Below are entries. Reproduce exactly the lines between the line holding "- **Padrão Hierárquico:**" and the line holding "- **Grupo de", inclusive, and only those.

# # # # #

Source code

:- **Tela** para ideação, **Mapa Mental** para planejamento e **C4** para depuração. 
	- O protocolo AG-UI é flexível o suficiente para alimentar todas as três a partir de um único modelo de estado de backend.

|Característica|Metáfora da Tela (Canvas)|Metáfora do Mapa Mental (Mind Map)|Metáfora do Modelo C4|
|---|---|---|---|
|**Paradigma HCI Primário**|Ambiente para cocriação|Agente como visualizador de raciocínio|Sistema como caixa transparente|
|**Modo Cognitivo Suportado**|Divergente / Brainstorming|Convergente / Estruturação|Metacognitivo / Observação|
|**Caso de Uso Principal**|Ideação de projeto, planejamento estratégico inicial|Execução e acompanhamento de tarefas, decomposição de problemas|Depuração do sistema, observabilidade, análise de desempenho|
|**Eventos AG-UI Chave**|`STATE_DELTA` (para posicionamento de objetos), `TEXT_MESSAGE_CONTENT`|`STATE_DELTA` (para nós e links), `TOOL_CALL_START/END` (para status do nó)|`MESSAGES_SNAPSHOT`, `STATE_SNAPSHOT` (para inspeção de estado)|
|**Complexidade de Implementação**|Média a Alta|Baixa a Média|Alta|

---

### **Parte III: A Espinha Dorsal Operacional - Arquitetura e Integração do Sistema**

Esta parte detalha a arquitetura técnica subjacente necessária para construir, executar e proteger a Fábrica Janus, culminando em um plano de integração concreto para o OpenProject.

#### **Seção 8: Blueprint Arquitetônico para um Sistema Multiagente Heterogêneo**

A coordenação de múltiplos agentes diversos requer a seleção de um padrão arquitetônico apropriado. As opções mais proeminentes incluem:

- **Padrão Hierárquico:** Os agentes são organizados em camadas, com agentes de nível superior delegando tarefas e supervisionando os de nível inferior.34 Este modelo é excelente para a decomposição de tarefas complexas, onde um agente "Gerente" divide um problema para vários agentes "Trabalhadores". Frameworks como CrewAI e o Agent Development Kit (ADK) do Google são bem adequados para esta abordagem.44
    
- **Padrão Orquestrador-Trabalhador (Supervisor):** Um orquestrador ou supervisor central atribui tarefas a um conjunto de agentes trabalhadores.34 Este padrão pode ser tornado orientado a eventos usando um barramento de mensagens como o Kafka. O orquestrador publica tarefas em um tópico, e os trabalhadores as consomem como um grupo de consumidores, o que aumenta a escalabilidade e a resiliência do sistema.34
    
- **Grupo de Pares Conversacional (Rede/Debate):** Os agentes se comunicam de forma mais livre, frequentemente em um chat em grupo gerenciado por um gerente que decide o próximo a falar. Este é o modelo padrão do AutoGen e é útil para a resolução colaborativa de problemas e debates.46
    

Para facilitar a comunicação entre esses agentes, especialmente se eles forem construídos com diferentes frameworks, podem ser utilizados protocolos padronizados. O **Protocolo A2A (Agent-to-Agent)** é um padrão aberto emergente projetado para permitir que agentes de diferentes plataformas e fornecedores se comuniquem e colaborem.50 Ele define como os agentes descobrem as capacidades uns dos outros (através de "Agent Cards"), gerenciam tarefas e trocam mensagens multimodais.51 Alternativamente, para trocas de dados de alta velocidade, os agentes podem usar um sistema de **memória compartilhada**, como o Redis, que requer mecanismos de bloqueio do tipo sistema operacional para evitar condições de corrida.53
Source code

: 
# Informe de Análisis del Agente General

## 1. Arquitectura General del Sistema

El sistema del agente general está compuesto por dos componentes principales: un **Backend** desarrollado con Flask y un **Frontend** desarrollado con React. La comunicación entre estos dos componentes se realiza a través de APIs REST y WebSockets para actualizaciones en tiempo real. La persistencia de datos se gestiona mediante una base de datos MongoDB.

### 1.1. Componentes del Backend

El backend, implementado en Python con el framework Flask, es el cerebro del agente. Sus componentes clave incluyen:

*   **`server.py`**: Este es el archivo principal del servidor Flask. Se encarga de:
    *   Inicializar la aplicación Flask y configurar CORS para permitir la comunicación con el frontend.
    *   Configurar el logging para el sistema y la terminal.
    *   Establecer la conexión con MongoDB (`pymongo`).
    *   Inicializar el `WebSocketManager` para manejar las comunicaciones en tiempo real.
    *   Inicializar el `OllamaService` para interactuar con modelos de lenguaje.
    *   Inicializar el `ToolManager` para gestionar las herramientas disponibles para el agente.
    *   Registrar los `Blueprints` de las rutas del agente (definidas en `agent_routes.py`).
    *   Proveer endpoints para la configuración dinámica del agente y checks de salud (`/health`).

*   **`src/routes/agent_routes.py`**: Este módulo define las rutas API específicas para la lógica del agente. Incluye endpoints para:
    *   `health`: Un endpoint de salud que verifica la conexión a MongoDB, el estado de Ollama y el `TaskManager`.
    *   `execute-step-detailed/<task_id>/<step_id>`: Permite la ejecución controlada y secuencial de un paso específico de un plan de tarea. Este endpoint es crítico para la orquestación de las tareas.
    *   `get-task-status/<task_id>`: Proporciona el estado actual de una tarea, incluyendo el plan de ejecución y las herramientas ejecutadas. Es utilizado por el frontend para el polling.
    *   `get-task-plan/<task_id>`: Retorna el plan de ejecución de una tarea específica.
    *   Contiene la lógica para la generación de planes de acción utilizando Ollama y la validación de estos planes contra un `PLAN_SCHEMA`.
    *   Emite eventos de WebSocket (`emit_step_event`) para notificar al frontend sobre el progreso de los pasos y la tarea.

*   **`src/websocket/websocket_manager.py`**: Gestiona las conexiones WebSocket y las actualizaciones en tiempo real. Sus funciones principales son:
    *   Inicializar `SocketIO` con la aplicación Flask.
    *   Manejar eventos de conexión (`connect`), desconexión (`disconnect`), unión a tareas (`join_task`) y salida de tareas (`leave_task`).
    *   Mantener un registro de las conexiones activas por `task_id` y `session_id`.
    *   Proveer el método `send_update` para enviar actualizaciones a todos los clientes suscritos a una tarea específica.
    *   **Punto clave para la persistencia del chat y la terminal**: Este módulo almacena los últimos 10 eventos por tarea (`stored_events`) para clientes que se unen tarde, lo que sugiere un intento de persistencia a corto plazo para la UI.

# # # # #

# Answer to the exercise
- **Padrão Hierárquico:** Os agentes são organizados em camadas, com agentes de nível superior delegando tarefas e supervisionando os de nível inferior.34 Este modelo é excelente para a decomposição de tarefas complexas, onde um agente "Gerente" divide um problema para vários agentes "Trabalhadores". Frameworks como CrewAI e o Agent Development Kit (ADK) do Google são bem adequados para esta abordagem.44
    
- **Padrão Orquestrador-Trabalhador (Supervisor):** Um orquestrador ou supervisor central atribui tarefas a um conjunto de agentes trabalhadores.34 Este padrão pode ser tornado orientado a eventos usando um barramento de mensagens como o Kafka. O orquestrador publica tarefas em um tópico, e os trabalhadores as consomem como um grupo de consumidores, o que aumenta a escalabilidade e a resiliência do sistema.34
    
- **Grupo de Pares Conversacional (Rede/Debate):** Os agentes se comunicam de forma mais livre, frequentemente em um chat em grupo gerenciado por um gerente que decide o próximo a falar. Este é o modelo padrão do AutoGen e é útil para a resolução colaborativa de problemas e debates.46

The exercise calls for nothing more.